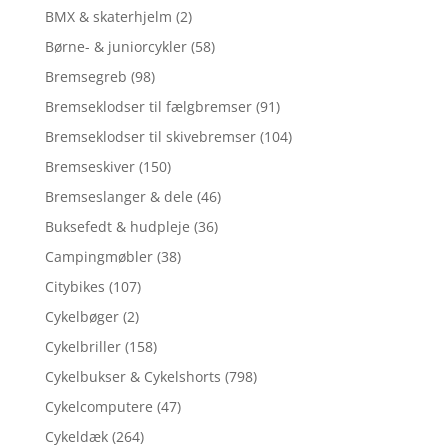
BMX & skaterhjelm
(2)
Børne- & juniorcykler
(58)
Bremsegreb
(98)
Bremseklodser til fælgbremser
(91)
Bremseklodser til skivebremser
(104)
Bremseskiver
(150)
Bremseslanger & dele
(46)
Buksefedt & hudpleje
(36)
Campingmøbler
(38)
Citybikes
(107)
Cykelbøger
(2)
Cykelbriller
(158)
Cykelbukser & Cykelshorts
(798)
Cykelcomputere
(47)
Cykeldæk
(264)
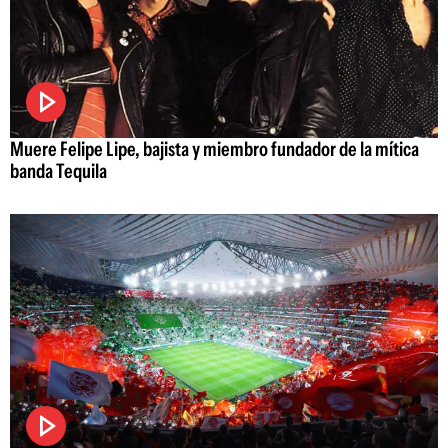
Muere Felipe Lipe, bajista y miembro fundador de la mítica
banda Tequila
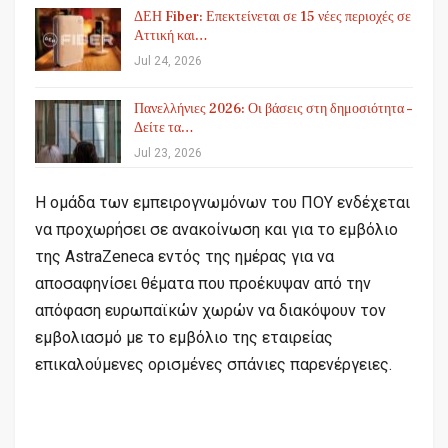
ΔΕΗ Fiber: Επεκτείνεται σε 15 νέες περιοχές σε
Αττική και…
Jul 24, 2026
Πανελλήνιες 2026: Οι βάσεις στη δημοσιότητα –
Δείτε τα…
Jul 23, 2026
Η ομάδα των εμπειρογνωμόνων του ΠΟΥ ενδέχεται
να προχωρήσει σε ανακοίνωση και για το εμβόλιο
της AstraZeneca εντός της ημέρας για να
αποσαφηνίσει θέματα που προέκυψαν από την
απόφαση ευρωπαϊκών χωρών να διακόψουν τον
εμβολιασμό με το εμβόλιο της εταιρείας
επικαλούμενες ορισμένες σπάνιες παρενέργειες.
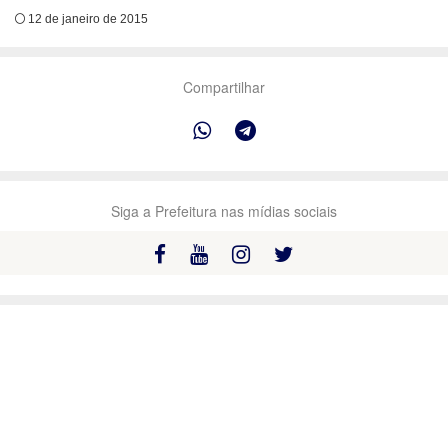
12 de janeiro de 2015
Compartilhar
Siga a Prefeitura nas mídias sociais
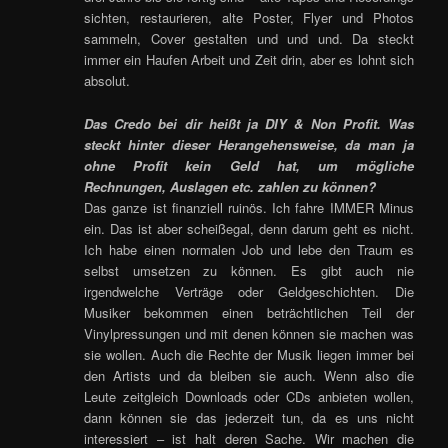
sichten, restaurieren, alte Poster, Flyer und Photos
sammeln, Cover gestalten und und und. Da steckt
immer ein Haufen Arbeit und Zeit drin, aber es lohnt sich
absolut.
Das Credo bei dir heißt ja DIY & Non Profit. Was
steckt hinter dieser Herangehensweise, da man ja
ohne Profit kein Geld hat, um mögliche
Rechnungen, Auslagen etc. zahlen zu können?
Das ganze ist finanziell ruinös. Ich fahre IMMER Minus
ein. Das ist aber scheißegal, denn darum geht es nicht.
Ich habe einen normalen Job und lebe den Traum es
selbst umsetzen zu können. Es gibt auch nie
irgendwelche Verträge oder Geldgeschichten. Die
Musiker bekommen einen beträchtlichen Teil der
Vinylpressungen und mit denen können sie machen was
sie wollen. Auch die Rechte der Musik liegen immer bei
den Artists und da bleiben sie auch. Wenn also die
Leute zeitgleich Downloads oder CDs anbieten wollen,
dann können sie das jederzeit tun, da es uns nicht
interessiert – ist halt deren Sache. Wir machen die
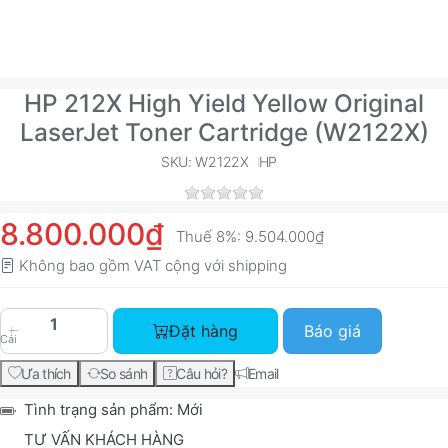
HP 212X High Yield Yellow Original
LaserJet Toner Cartridge (W2122X)
SKU: W2122X
HP
8.800.000₫
Thuế 8%:
9.504.000₫
Không bao gồm VAT cộng với
shipping
HP 212X High Yield Yellow Original LaserJet To
Đặt hàng
Báo giá
Cái
Ưa thích
So sánh
Câu hỏi?
Email
Tình trạng sản phẩm:
Mới
TƯ VẤN KHÁCH HÀNG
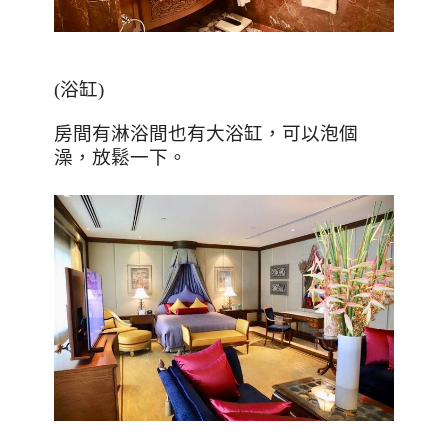
(
浴缸
)
房間有淋浴間也有大浴缸，可以泡個
澡，放鬆一下。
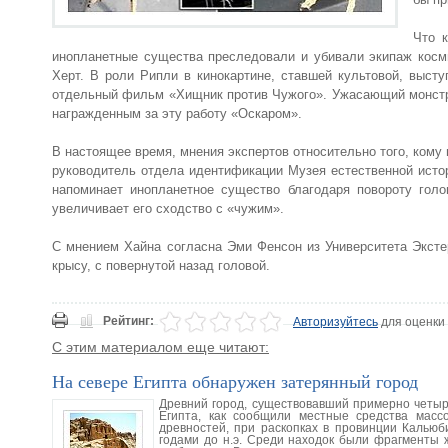
Что 
инопланетные существа преследовали и убивали экипаж косми
Херт. В роли Рипли в кинокартине, ставшей культовой, выс
отдельный фильм «Хищник против Чужого». Ужасающий монстр
награжденным за эту работу «Оскаром».
В настоящее время, мнения экспертов относительно того, кому
руководитель отдела идентификации Музея естественной истор
напоминает инопланетное существо благодаря повороту голо
увеличивает его сходство с «чужим».
С мнением Хайна согласна Эми Фенсон из Университета Эксте
крысу, с повернутой назад головой.
Рейтинг:
Авторизуйтесь
для оценки
С этим материалом еще читают:
На севере Египта обнаружен затерянный город
Древний город, существовавший примерно четыре
Египта, как сообщили местные средства масс
древностей, при раскопках в провинции Калью
годами до н.э. Среди находок были фрагменты 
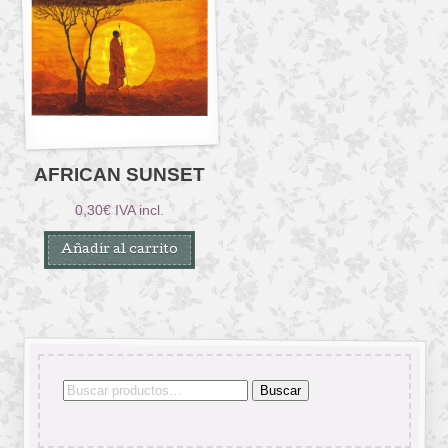
AFRICAN SUNSET
0,30
€
IVA incl.
Añadir al carrito
Buscar
Buscar
por:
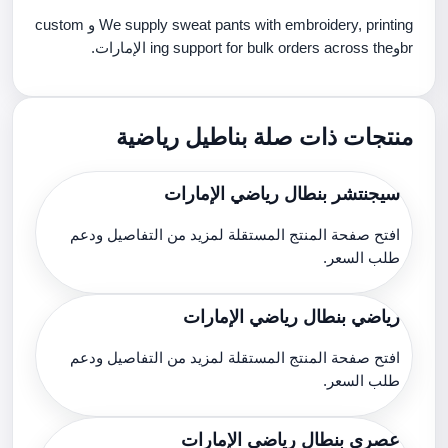
We supply sweat pants with embroidery, printing و custom
brوing support for bulk orders across the الإمارات.
منتجات ذات صلة بناطيل رياضية
سيجنتشر بنطال رياضي الإمارات
افتح صفحة المنتج المستقلة لمزيد من التفاصيل ودعم
طلب السعر.
رياضي بنطال رياضي الإمارات
افتح صفحة المنتج المستقلة لمزيد من التفاصيل ودعم
طلب السعر.
عصري بنطال رياضي الإمارات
════════
_To do_: The range to set down runs from the line containing "В настоящее время, мнения" through the final line of the data, both ends included; give it exactly and drop the pictures.

_Output for this exercise_:
В настоящее время, мнения экспертов относительно того, кому
руководитель отдела идентификации Музея естественной истор
напоминает инопланетное существо благодаря повороту голо
увеличивает его сходство с «чужим».
С мнением Хайна согласна Эми Фенсон из Университета Эксте
крысу, с повернутой назад головой.
Рейтинг:
Авторизуйтесь
для оценки
С этим материалом еще читают:
На севере Египта обнаружен затерянный город
Древний город, существовавший примерно четыре
Египта, как сообщили местные средства масс
древностей, при раскопках в провинции Калью
годами до н.э. Среди находок были фрагменты 
AFRICAN SUNSET
0,30
€
IVA incl.
Añadir al carrito
Buscar
Buscar
por:
We supply sweat pants with embroidery, printing و custom
brوing support for bulk orders across the الإمارات.
منتجات ذات صلة بناطيل رياضية
سيجنتشر بنطال رياضي الإمارات
افتح صفحة المنتج المستقلة لمزيد من التفاصيل ودعم
طلب السعر.
رياضي بنطال رياضي الإمارات
افتح صفحة المنتج المستقلة لمزيد من التفاصيل ودعم
طلب السعر.
عصري بنطال رياضي الإمارات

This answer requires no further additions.